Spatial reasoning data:

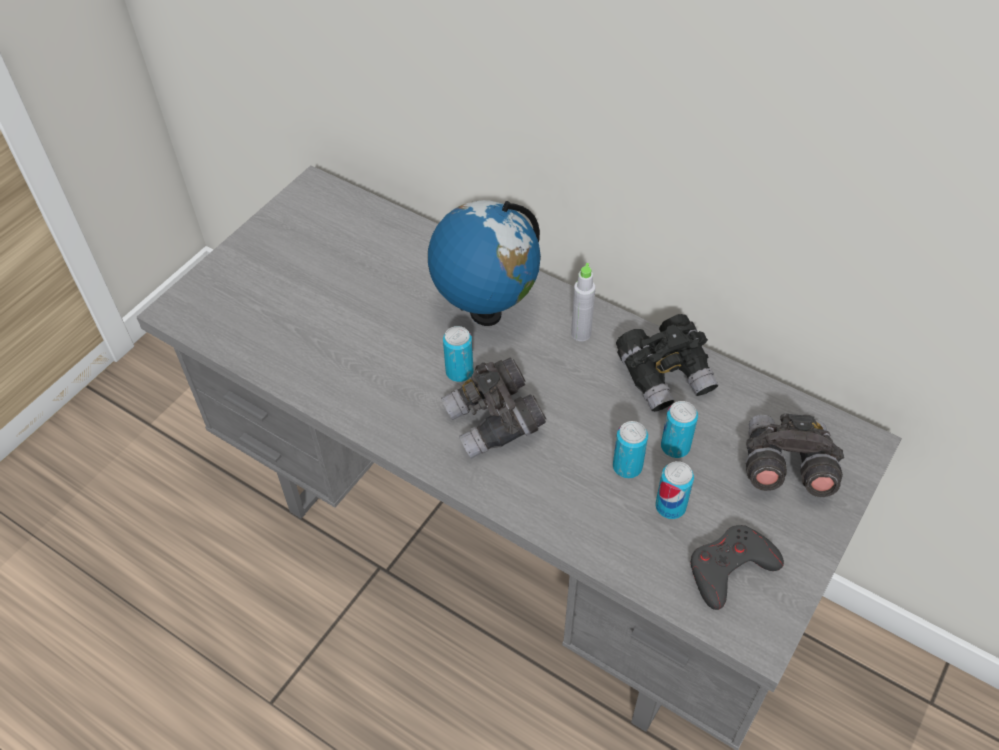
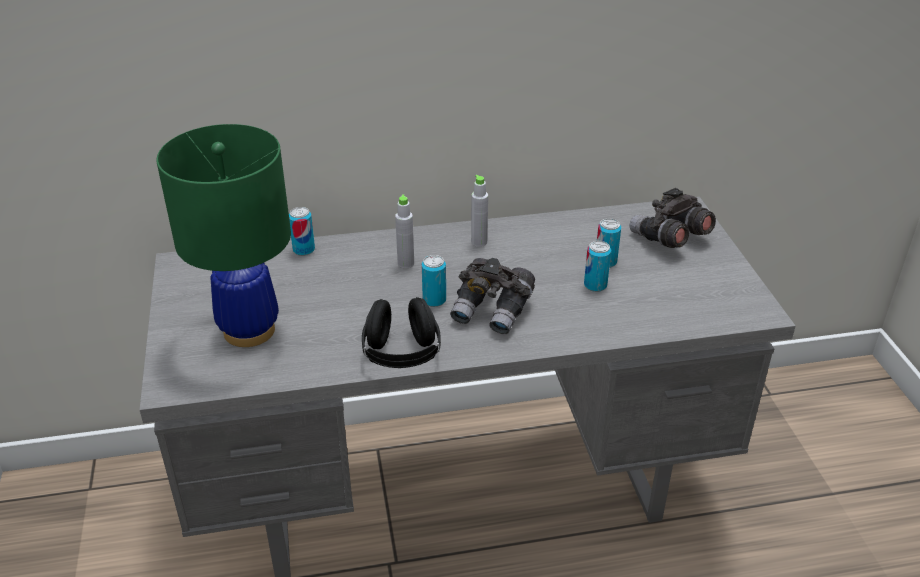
camera: 45 degrees left, 15 degrees down
(285, 296) = (249, 331): none -> green table lamp
(364, 410) = (401, 354): none -> black headphones
(485, 312) = (405, 263): globe -> grey bottle
(665, 375) = (553, 235): black binoculars -> none
(670, 507) = (642, 288): can -> can (304, 250)
(730, 568) = (707, 295): grey game controller -> none

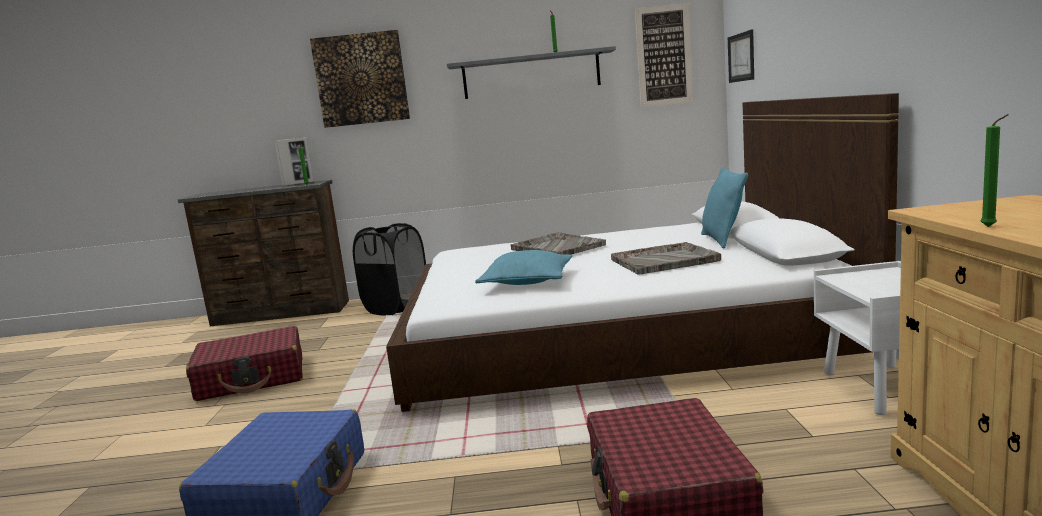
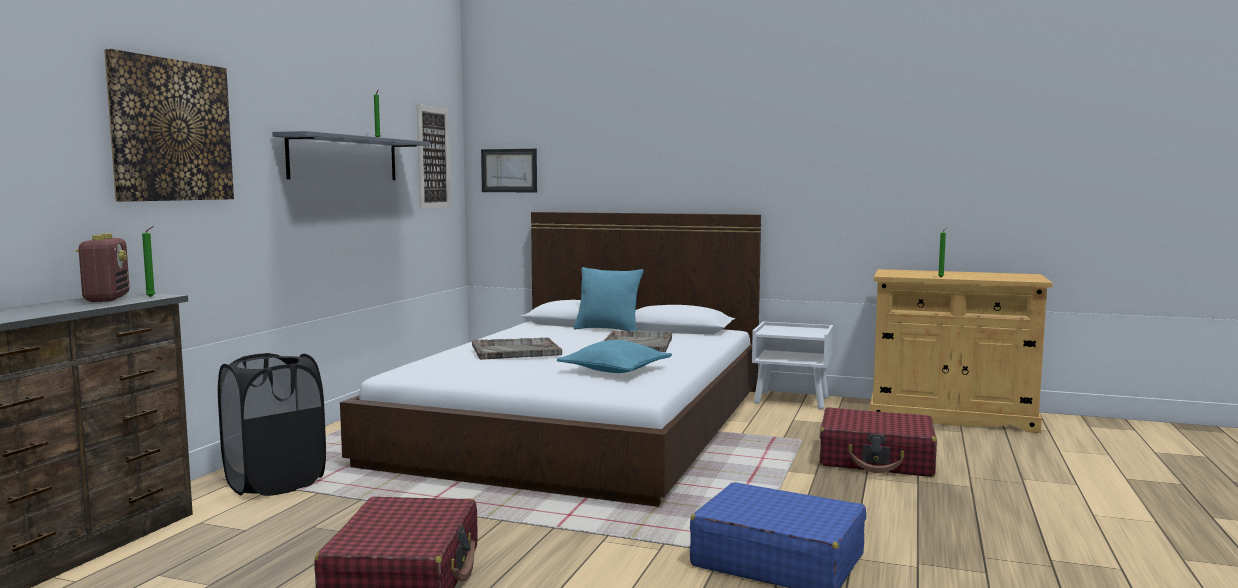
camera: 70 degrees left, 5 degrees down
(298, 184) = (107, 298): picture frame -> radio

* [Work item]: Copy out each line of the data that includes the string "degrees".

* [Answer section]:
camera: 45 degrees left, 15 degrees down
camera: 70 degrees left, 5 degrees down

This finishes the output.